Heftqualität: Beide Hefte sind gut und solide, das Condor-Heft m. E. etwas besser verklebt, aber mit vier Seiten nicht immer schöner Werbung am Ende. Insgesamt hier Gleichstand.
Inhalt: Wie fast alle Frühwerke des Meisters ein Genuss.
Titel: Es wurde der alte Titel beibehalten, obwohl er etwas mau ist. Der Originaltitel lautet „Operation Bombe!“. Ohne meinem heutigen Schwerpunkt „Textaktualisierung“ zu weit vorgreifen zu wollen, kann ich aber schon mal sagen, dass der Carlsen-Name für den gesuchten Täter „Der Detonator“ ein Pluspunkt ist. Im Condor-Album heißt er noch "Anarcho-Willi". Ich hätte es gut gefunden, wenn man dem Album daraus abgeleitet den neuen Titel „Der Detonator“ gegeben hätte. Auch wenn Clever & Smart-Fans sich sicher am alten Titel erfreuen, hätte dieser Titel möglicherweise auch neutrale Comic-Interessierte stärker angesprochen.
Druckqualität: Hier ist Carlsen Sieger durch KO. Bei Condor ist der Anzug von Mister L mal blau, mal rot. Auf dem Flughafen ist der Himmel mal blau, mal rot, mal gelb, mal grün. Alptraumhaft. Bei Carlsen ist alles schön blau. Ein Unterschied wie Tag und Nacht.
+++++
• [AUFGABE 1]:
Such aus den Einträgen jede Zeile heraus, in der die Zeichenfolge „컨테이너는“ vorkommt, und schreib diese Zeilen ab. Achte dabei auf Groß- und Kleinschreibung.
Der ausgewählte Text und die Einträge haben nichts miteinander zu tun, sie stammen aus verschiedenen Quellen.
+++++
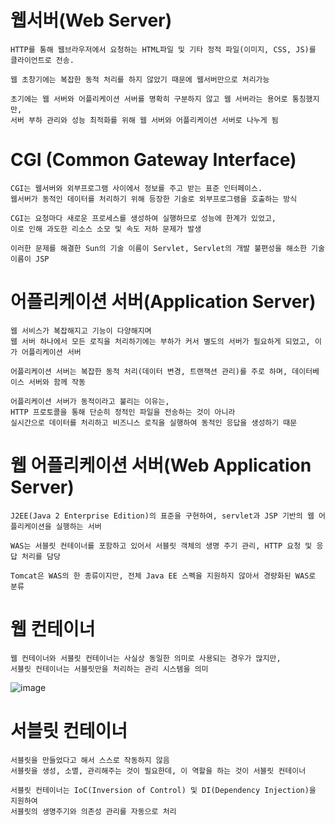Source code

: # 웹서버(Web Server)
    HTTP를 통해 웹브라우저에서 요청하는 HTML파일 및 기타 정적 파일(이미지, CSS, JS)를 클라이언트로 전송.
   
    웹 초창기에는 복잡한 동적 처리를 하지 않았기 때문에 웹서버만으로 처리가능
    
    초기에는 웹 서버와 어플리케이션 서버를 명확히 구분하지 않고 웹 서버라는 용어로 통칭했지만,
    서버 부하 관리와 성능 최적화를 위해 웹 서버와 어플리케이션 서버로 나누게 됨

# CGI (Common Gateway Interface)
    CGI는 웹서버와 외부프로그램 사이에서 정보를 주고 받는 표준 인터페이스.
    웹서버가 동적인 데이터를 처리하기 위해 등장한 기술로 외부프로그램을 호출하는 방식

    CGI는 요청마다 새로운 프로세스를 생성하여 실행하므로 성능에 한계가 있었고, 
    이로 인해 과도한 리소스 소모 및 속도 저하 문제가 발생
    
    이러한 문제를 해결한 Sun의 기술 이름이 Servlet, Servlet의 개발 불편성을 해소한 기술이름이 JSP

# 어플리케이션 서버(Application Server)
    웹 서비스가 복잡해지고 기능이 다양해지며 
    웹 서버 하나에서 모든 로직을 처리하기에는 부하가 커서 별도의 서버가 필요하게 되었고, 이가 어플리케이션 서버
    
    어플리케이션 서버는 복잡한 동적 처리(데이터 변경, 트랜잭션 관리)를 주로 하며, 데이터베이스 서버와 함께 작동
    
    어플리케이션 서버가 동적이라고 불리는 이유는,
    HTTP 프로토콜을 통해 단순히 정적인 파일을 전송하는 것이 아니라
    실시간으로 데이터를 처리하고 비즈니스 로직을 실행하여 동적인 응답을 생성하기 때문
    
# 웹 어플리케이션 서버(Web Application Server)
    J2EE(Java 2 Enterprise Edition)의 표준을 구현하여, servlet과 JSP 기반의 웹 어플리케이션을 실행하는 서버
    
    WAS는 서블릿 컨테이너를 포함하고 있어서 서블릿 객체의 생명 주기 관리, HTTP 요청 및 응답 처리를 담당
    
    Tomcat은 WAS의 한 종류이지만, 전체 Java EE 스펙을 지원하지 않아서 경량화된 WAS로 분류

# 웹 컨테이너
    웹 컨테이너와 서블릿 컨테이너는 사실상 동일한 의미로 사용되는 경우가 많지만, 
    서블릿 컨테이너는 서블릿만을 처리하는 관리 시스템을 의미
![image](https://github.com/user-attachments/assets/efce9243-1010-476e-bd36-0fa38e693aa6)

# 서블릿 컨테이너
    서블릿을 만들었다고 해서 스스로 작동하지 않음 
    서블릿을 생성, 소멸, 관리해주는 것이 필요한데, 이 역할을 하는 것이 서블릿 컨테이너
    
    서블릿 컨테이너는 IoC(Inversion of Control) 및 DI(Dependency Injection)을 지원하여 
    서블릿의 생명주기와 의존성 관리를 자동으로 처리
+++++
• [AUFGABE 2]:
Fass den Absatz im ausgewählten Text, der mit „Druckqualität: Hier ist“ anfängt, als kurze Liste mit Stichpunkten zusammen, ohne die wichtigsten Fakten wegzulassen.

• [LÖSUNG 1]:
    웹 컨테이너와 서블릿 컨테이너는 사실상 동일한 의미로 사용되는 경우가 많지만, 
    서블릿 컨테이너는 서블릿만을 처리하는 관리 시스템을 의미
    서블릿 컨테이너는 IoC(Inversion of Control) 및 DI(Dependency Injection)을 지원하여 

• [LÖSUNG 2]:
- Druckqualität: Carlsen klar vorn („Sieger durch KO“)
- Condor: Anzug von Mister L mal blau, mal rot
- Condor: Himmel am Flughafen mal blau, rot, gelb oder grün
- Carlsen: alles einheitlich blau
- Unterschied wie Tag und Nacht